One of Surrey Art Gallery’s summer exhibits offers a compelling soundtrack to the Black Lives Matter movement.
Created by Charles Campbell, “Black Breath Spectacle” is an audiovisual exhibition that involves a 45-minute recording of the breaths of senior Black artists and local community members.
For the eye, a spectrogram depicts audio waves of the breath recordings woven together in a digital image — a kind of abstract triptych painting of green, yellow and blue.
Two black chairs are positioned back-to-back in the middle of a small, dark room at the gallery entrance, under a speaker.
The Jamaican-born artist invites audiences to experience the sound of breath and breathing and to reflect on an intimate performance that echoed around Vancouver Art Gallery in 2021, when 20 Black artists and curators roamed around the VAG playing the recorded breath in the halls.

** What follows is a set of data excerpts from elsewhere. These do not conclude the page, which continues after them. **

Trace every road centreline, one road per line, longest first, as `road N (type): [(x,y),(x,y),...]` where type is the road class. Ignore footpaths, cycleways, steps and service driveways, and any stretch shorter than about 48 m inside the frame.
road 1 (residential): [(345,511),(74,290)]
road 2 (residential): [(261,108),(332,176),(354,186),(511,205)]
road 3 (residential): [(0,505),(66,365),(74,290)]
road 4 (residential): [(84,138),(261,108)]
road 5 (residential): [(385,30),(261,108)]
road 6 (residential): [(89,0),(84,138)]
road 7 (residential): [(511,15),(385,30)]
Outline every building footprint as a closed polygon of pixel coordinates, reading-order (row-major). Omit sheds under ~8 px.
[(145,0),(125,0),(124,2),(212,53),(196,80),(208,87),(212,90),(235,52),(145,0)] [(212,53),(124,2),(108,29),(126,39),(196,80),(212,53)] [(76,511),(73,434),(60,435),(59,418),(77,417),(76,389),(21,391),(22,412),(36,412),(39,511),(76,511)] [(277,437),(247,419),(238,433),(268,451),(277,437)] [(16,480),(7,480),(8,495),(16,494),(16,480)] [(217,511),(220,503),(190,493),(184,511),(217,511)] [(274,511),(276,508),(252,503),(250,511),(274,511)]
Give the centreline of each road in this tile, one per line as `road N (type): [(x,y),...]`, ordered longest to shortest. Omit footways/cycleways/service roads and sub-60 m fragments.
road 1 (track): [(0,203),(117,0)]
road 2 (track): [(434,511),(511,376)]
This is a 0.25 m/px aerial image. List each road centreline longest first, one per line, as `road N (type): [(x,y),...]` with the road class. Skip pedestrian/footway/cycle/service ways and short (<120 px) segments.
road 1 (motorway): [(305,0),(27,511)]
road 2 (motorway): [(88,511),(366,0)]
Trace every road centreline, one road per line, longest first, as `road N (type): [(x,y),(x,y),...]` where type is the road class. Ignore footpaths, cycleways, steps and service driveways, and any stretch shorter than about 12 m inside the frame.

Breath of Black seniors recorded for the compelling ‘Black Breath Spectacle’ at @SurreyArtsCtre Gallery, in response to #BlackLivesMatter movement.
Audiovisual exhibit is in former TechLab space, subject of a new book. #SurreyBC @SurreyNowLeader
STORY: https://t.co/UvfH8ebSJ7 pic.twitter.com/SBKGjXtPou
— Tom Zillich (@TomZillich) July 20, 2022
Now based in Victoria, Campbell says he created “Black Breath Spectacle” in response to Black Lives Matter, by “putting the focus on breath rather than death.”
Campbell invited each participant to imagine being present with a loved person from their past, be they childhood friends or passed relatives, according to a post on the art gallery’s website.
“Breath is a personal and functional action, and in this exhibit, Campbell emphasizes the depth and meaning of breath, especially when, as a source of life it can become an object of oppression and power,” the website explains.
“Black Breath Spectacle” can be seen and heard at Surrey Art Gallery until Aug. 14.
In the coming year, Campbell will be developing an archive of Black breath recordings in the form of audio and sculptural installations called the Black Breath Archive. The solo exhibition will be displayed at the gallery next spring.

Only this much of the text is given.